Confrontations between the police and protesters reached a violent climax here on Wednesday as armored riot officers beat back demonstrators and fired volleys of tear gas into the crowds who had gathered outside Parliament. Inside, lawmakers approved a package of austerity measures aimed at helping Greece avoid a default.
On the second day of a two-day general strike called by unions, rogue protesters also attacked the Finance Ministry on Syntagma Square across from Parliament and set fire to a post office in the ground floor of the building. The King George Palace, a luxury hotel that faces the square, was evacuated in the afternoon.
A police spokeswoman said that 31 police officers were injured and that 30 people had been detained, leading to 11 arrests. Local news media reported that dozens of protesters were hospitalized, and video clips showed the police striking people with their batons.
Amnesty International released a statement on Wednesday condemning the “repeated use of excessive force by police in recent demonstrations, including the disproportionate and indiscriminate use of tear gas and other chemicals against largely peaceful protesters.”
Is this what’s coming for the U.S.? At a press conference today President Obama warned Republicans to wake up and smell the tax increases (aside: I’m not holding my breath for Obama to follow through).
President Obama pressured Republicans on Wednesday to accept higher taxes as part of any plan to pare down the federal deficit, bluntly telling lawmakers that they “need to do their job” and strike a deal before the United States risks defaulting on its debt.
Declaring that an agreement is not possible without painful steps on both sides, Mr. Obama said that his party had already accepted the need for substantial spending cuts in programs it had long championed, and that Republicans must agree to end tax breaks for oil and gas companies, hedge funds and other corporate interests.
In a 67-minute news conference, Mr.

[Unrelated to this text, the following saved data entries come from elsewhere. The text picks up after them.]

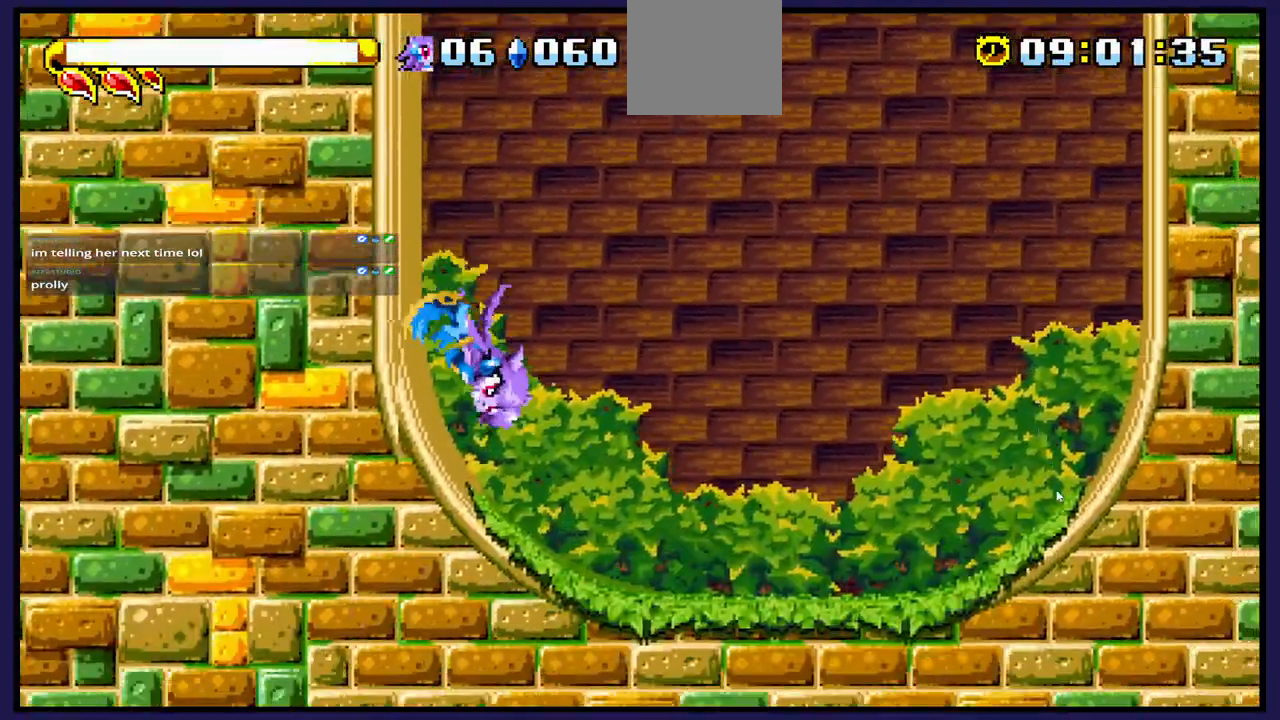
{"buttons": ["DPAD_RIGHT"], "left_stick": "center", "right_stick": "center", "events": []}
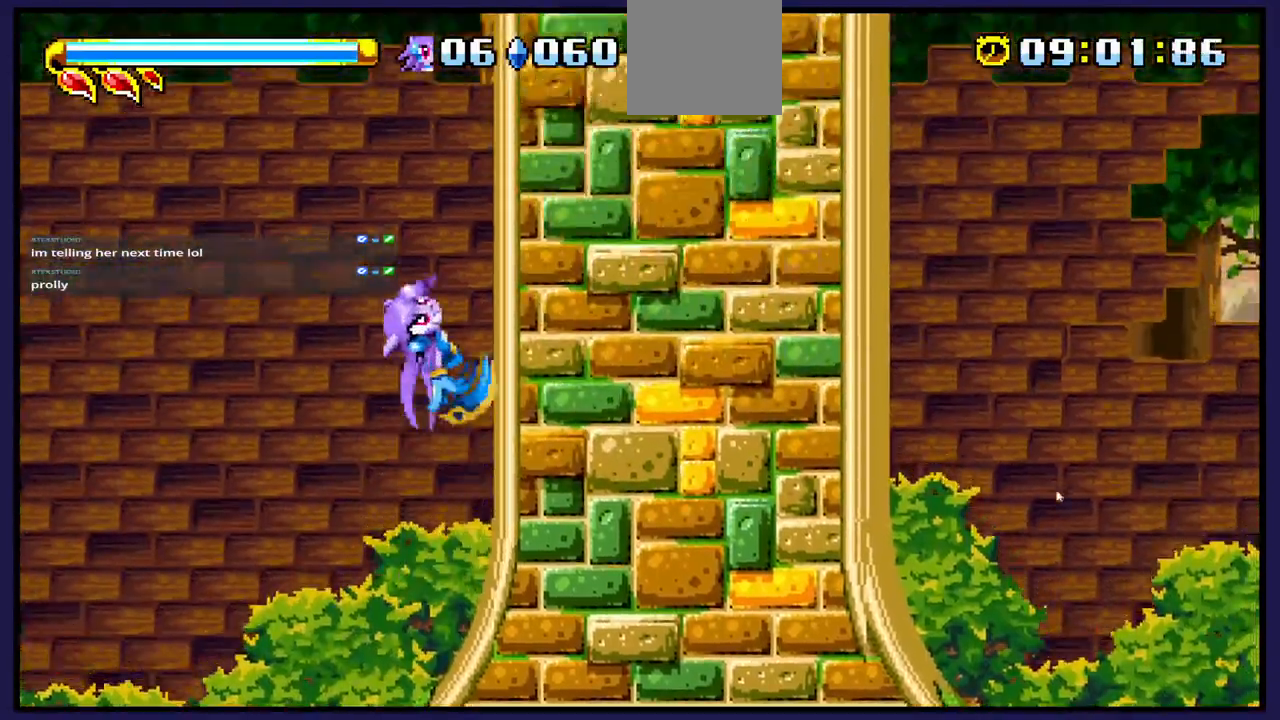
{"buttons": ["DPAD_RIGHT"], "left_stick": "center", "right_stick": "center", "events": []}
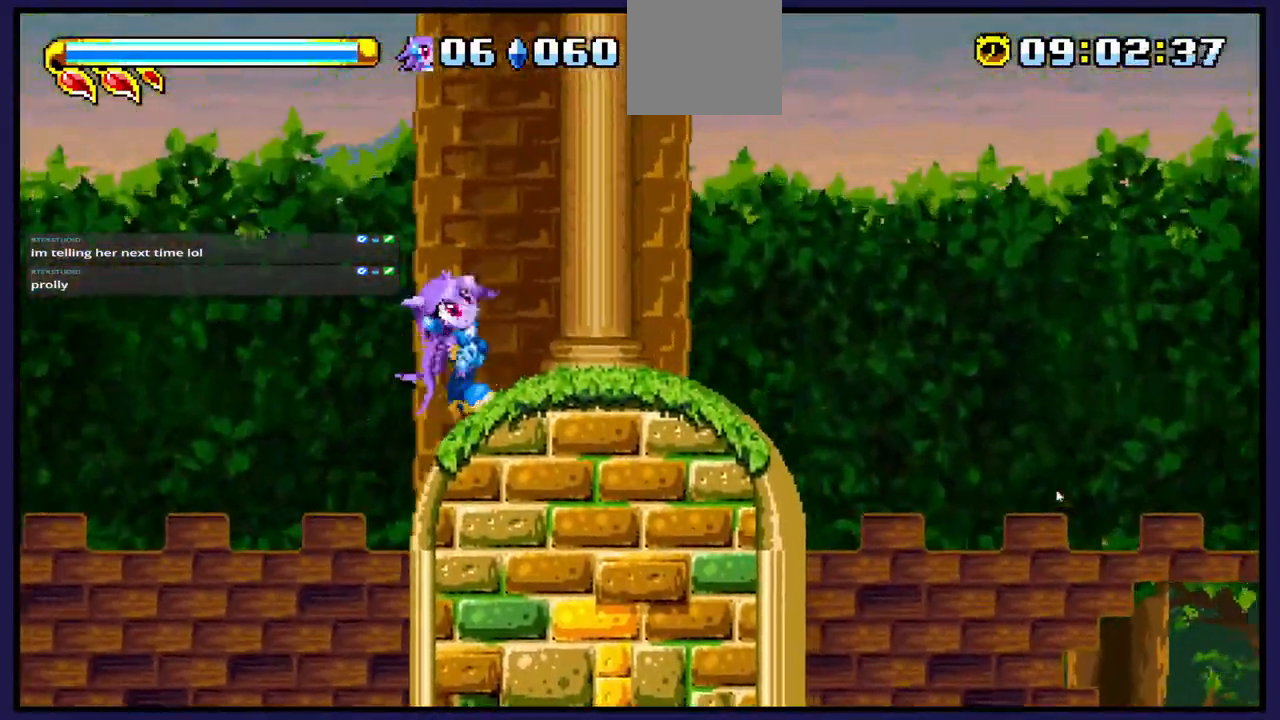
{"buttons": ["DPAD_RIGHT"], "left_stick": "center", "right_stick": "center", "events": []}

Obama cast the budget battle as a tug of war between the interests of the rich — like owners of corporate jets, who he said get generous tax breaks — and those of the middle class, the elderly and children.
But Obama himself offered at best very weak tea:
Mr. Obama, under assault from Republicans on the campaign trail for an unemployment rate that remains above 9 percent, asked voters to understand that the economic recovery would take time but said that Washington, even in its current financial straits, could still do more to help. He expressed support for extending a reduction in payroll taxes for an extra year, providing loans for road and bridge-building and approving trade pacts that could help spur exports.

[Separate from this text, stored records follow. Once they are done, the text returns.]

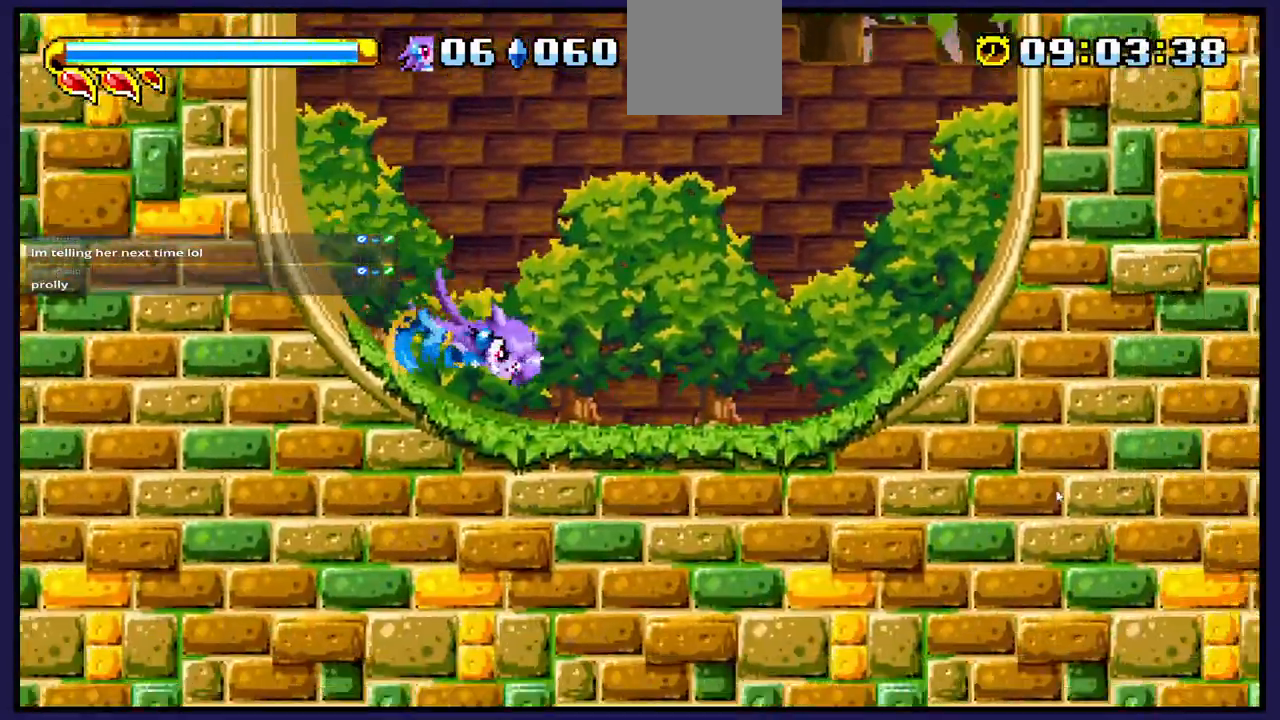
{"buttons": ["DPAD_RIGHT"], "left_stick": "center", "right_stick": "center", "events": []}
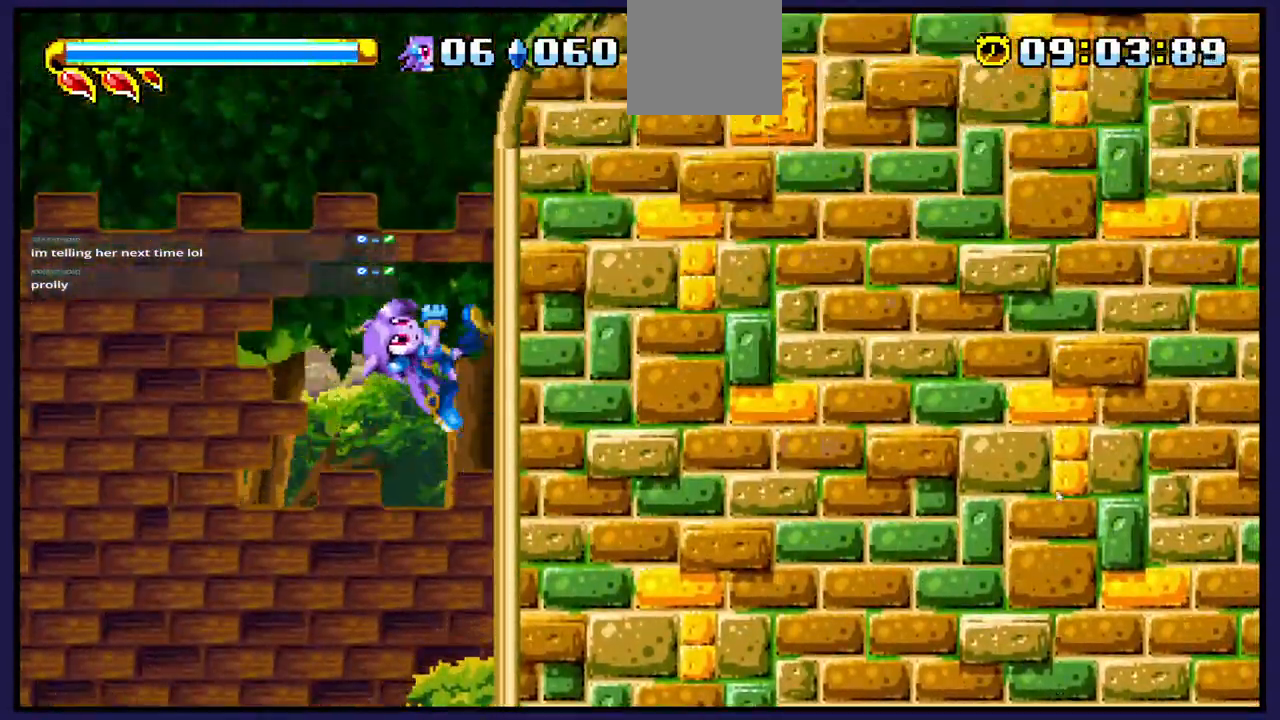
{"buttons": ["DPAD_RIGHT"], "left_stick": "center", "right_stick": "center", "events": []}
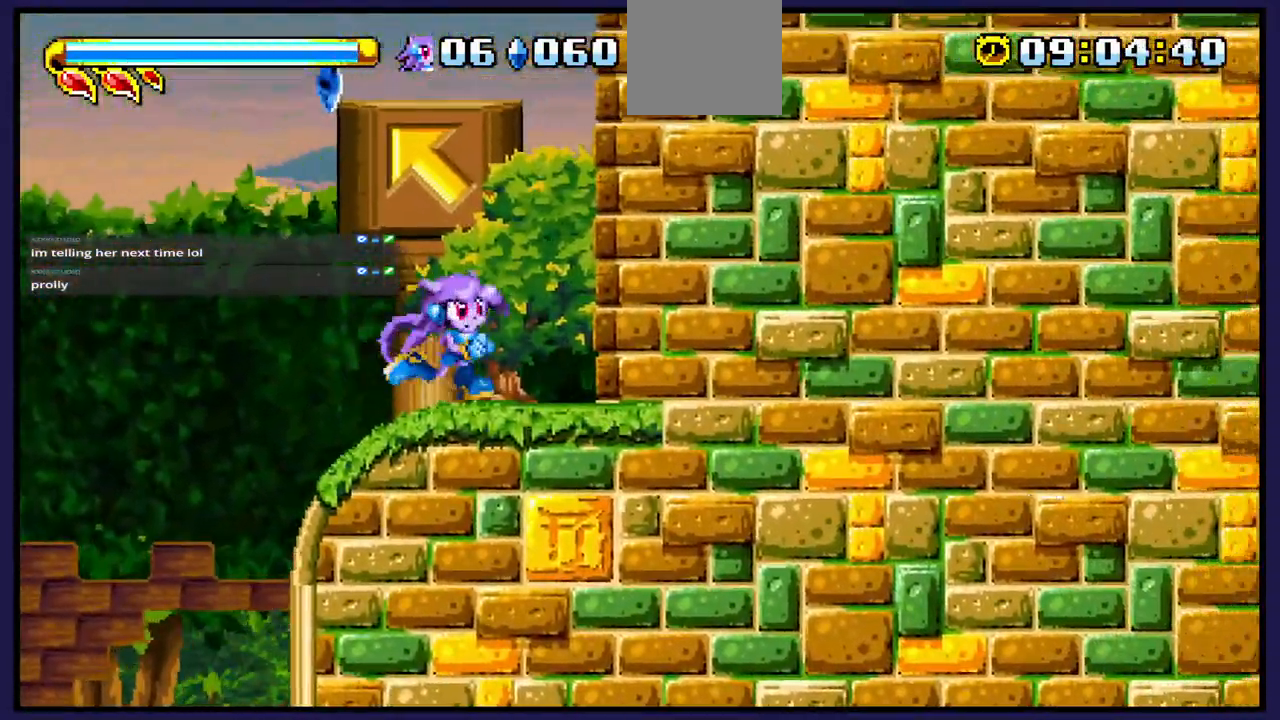
{"buttons": [], "left_stick": "center", "right_stick": "center", "events": [[400, "DPAD_RIGHT", "up"]]}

Big whoop. Why didn’t he fight to end the Bush tax cuts then?
Ezra Klein explains “How you know the negotiations have truly failed.”
The best advice I’ve gotten for assessing the debt-ceiling negotiations was to “watch for the day when the White House goes public.” As long as the Obama administration was refusing to attack Republicans publicly, my source said, they believed they could cut a deal. And that held true. They were quiet when the negotiations were going on. They were restrained after Eric Cantor and Jon Kyl walked out last week. Press Secretary Jay Carney simply said, “We are confident that we can continue to seek common ground and that we will achieve a balanced approach to deficit reduction.” But today they went public. The negotiations have failed.
“The primary goal of President Obama’s presser, which just wrapped up, was obvious,” writes Greg Sargent. “He was clearly out to pick a major public fight with Republicans over tax cuts for the rich.” That’s exactly right. But he didn’t want this fight. He wanted a deal. And he wasn’t able to get one that the White House considered even minimally acceptable. After putting more than $2 trillion of spending cuts on the table, they weren’t even able to get $400 billion — about a sixth of the total — in tax increases.
The conventional wisdom is that now this fight moves to the people. I’d put it differently. Now this fight moves to the consequences. Neither side is going to give in the face of purely rhetorical salvos. The White House is expecting Republicans to accuse them of wanting to raise taxes. The Republicans are expecting the White House to accuse them of putting the interests of large corporations and wealthy donors in front of the needs of seniors, children and the poor. Both parties have seen the poll numbers behind their positions. If a few news conferences were going to be sufficient to end this, it would never have started.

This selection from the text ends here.